La iglesia de San Martín es el único vestigio del monasterio benedictino fundado por doña Mayor en 1066. En 1118 pasó a depender de los Cluniacienses de Carrión. El templo es uno de los ejemplares mas perfectos del románico, directamente entroncado con Jaca, Santiago y San Isidoro de León. Tiene planta de 3 naves abovedadas con cimborrio en el crucero. La escultura decorativa es de gran variedad. Destacan los 315 canecillos que circundan los aleros del tejado y el taqueado jaqués en bandas horizontales que circunda el edificio. En 1893 fue restaurada. Conserva un Crucificado románico de comienzos del s. XIII y una talla de Santiago peregrino del s. XV.

iglesia de San Martín

La iglesia de Nuestra Señora del Castillo, erigida donde estaba el castillo, posee un valioso retablo compuesto por 29 tablas de pintores flamencos e hispanos del XVI.

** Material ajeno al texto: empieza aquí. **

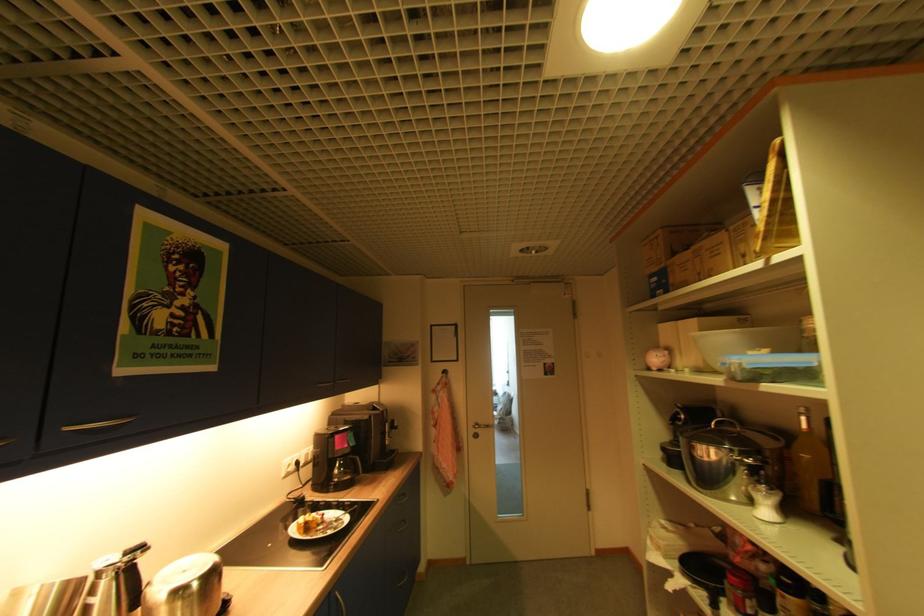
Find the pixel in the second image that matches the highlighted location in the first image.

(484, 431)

La iglesia de San Pedro, de interior gótico y portada plateresca.

En la ermita del Otero de Santiago, gótica con reformas barrocas, se venera una imagen románica del la Virgen del siglo XIII.

detalle de los canecillos

En la localidad existieron varios hospitales, el de Santiago, fundado en 1507, el de San Martín, anterior a 1453 y el de los Palmeros, hoy convertido en hotel.

Frente a su fachada, se encuentra un monumento a San Telmo, patrono de los navegantes, que nació en esta ciudad.